Basini explained that the fintech firm was founded to educate people, so they can make better financial decisions, especially in terms of borrowing.

“We give people free access to their credit score and report, but also, we give them lots of financial education. We aim to help people understand what offers of credit they qualify for, how they can improve their credit score.

“ClearScore wants to help users take control of their finances and learn about this game of credit, borrowing money, what money should you borrow or should you not borrow, etc.”

Basini stated the company is “very excited” about the AI boom and its influence, and views it as a “massive” opportunity for ClearScore and its team.

While it does not use AI to determine a user’s score, it’s working on user-focused AI features for its app to be launched in 2026.

“We’re putting AI into our product, as you would expect, A lot of the information that we deal with is quite complex and so we’re introducing AI to help simplify that experience. We’re also introducing an AI-driven chatbot, which can interactively help people understand their credit situation and what they should be doing.

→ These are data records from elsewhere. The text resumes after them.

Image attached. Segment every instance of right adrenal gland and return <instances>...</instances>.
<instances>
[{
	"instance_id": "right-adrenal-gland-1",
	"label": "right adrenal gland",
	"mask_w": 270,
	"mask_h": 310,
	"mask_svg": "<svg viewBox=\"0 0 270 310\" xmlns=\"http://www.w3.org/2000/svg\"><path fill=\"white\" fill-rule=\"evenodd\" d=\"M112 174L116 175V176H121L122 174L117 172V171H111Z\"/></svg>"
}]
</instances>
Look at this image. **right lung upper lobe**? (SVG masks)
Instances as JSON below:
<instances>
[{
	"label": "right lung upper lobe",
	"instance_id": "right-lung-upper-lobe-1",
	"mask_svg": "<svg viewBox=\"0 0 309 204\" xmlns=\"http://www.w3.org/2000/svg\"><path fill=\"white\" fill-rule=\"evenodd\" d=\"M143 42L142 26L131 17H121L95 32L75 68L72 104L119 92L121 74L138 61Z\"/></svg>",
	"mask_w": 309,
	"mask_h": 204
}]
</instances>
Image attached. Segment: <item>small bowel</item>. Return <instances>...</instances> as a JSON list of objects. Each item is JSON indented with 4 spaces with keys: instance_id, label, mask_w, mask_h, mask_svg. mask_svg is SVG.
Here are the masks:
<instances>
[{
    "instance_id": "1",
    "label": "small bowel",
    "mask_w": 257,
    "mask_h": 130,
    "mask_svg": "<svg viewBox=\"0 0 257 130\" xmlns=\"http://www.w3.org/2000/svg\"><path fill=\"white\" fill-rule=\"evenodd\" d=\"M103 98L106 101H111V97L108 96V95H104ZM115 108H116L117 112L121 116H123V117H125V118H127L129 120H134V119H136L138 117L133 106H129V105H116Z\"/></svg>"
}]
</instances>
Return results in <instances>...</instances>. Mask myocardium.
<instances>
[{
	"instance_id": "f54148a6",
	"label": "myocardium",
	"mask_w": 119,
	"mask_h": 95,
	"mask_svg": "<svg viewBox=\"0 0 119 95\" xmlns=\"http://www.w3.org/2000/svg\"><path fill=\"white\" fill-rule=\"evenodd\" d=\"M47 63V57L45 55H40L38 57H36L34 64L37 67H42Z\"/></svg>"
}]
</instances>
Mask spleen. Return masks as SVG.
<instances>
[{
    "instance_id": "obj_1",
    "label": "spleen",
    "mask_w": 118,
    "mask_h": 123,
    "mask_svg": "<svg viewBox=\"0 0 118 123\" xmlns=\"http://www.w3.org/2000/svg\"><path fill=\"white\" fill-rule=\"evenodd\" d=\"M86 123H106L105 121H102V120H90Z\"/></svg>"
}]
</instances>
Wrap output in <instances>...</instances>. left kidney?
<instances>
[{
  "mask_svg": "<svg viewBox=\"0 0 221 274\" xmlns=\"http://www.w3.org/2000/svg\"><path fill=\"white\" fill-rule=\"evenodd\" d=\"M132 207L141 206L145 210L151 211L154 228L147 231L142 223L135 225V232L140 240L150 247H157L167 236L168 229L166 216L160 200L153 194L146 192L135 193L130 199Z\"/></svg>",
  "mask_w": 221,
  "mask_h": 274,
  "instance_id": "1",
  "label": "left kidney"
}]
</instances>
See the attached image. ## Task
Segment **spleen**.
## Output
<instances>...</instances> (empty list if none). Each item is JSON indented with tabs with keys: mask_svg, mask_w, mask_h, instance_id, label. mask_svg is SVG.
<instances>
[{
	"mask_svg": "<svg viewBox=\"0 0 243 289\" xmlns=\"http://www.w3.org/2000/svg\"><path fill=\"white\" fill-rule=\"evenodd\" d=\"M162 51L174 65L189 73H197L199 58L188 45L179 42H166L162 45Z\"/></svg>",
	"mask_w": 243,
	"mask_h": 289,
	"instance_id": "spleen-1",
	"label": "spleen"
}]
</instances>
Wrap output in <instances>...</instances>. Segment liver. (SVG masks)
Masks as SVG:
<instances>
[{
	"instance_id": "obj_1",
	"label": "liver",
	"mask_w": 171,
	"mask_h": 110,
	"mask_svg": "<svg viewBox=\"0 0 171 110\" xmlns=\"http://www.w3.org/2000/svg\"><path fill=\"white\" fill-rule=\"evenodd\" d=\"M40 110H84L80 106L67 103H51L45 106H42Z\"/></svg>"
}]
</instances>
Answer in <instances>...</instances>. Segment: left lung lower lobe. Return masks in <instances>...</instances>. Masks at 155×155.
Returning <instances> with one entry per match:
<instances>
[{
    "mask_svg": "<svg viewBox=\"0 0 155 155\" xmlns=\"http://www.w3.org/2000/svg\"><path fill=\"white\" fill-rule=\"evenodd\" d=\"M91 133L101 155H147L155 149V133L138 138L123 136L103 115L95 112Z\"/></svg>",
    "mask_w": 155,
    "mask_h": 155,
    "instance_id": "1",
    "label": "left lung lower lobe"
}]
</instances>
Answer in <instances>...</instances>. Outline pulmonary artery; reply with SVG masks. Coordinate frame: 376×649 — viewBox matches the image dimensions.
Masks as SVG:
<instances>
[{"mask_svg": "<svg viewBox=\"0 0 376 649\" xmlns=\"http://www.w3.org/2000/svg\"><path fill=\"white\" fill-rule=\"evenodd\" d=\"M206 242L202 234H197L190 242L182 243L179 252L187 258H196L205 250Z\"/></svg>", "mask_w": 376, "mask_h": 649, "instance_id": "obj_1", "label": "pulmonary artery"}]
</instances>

“We’re also using AI across the company to automate and improve user experience and internal processes. Almost all our engineers are now using a combination of Cursor, Claude Code or ChatGPT. We’re very open to using all those models. We use AI within our customer service operation, within our internal processes, so we’re real adopters of it.”

Commenting on expansion to other parts of Africa, the CEO said there are no immediate plans yet, but the fintech is “constantly” looking at opportunities.

“We’re using South Africa as a way of understanding the rest of the continent where we might go next. There are obvious places to look at some of the big populations in West Africa, etc, where our product might be suitable for them as well.”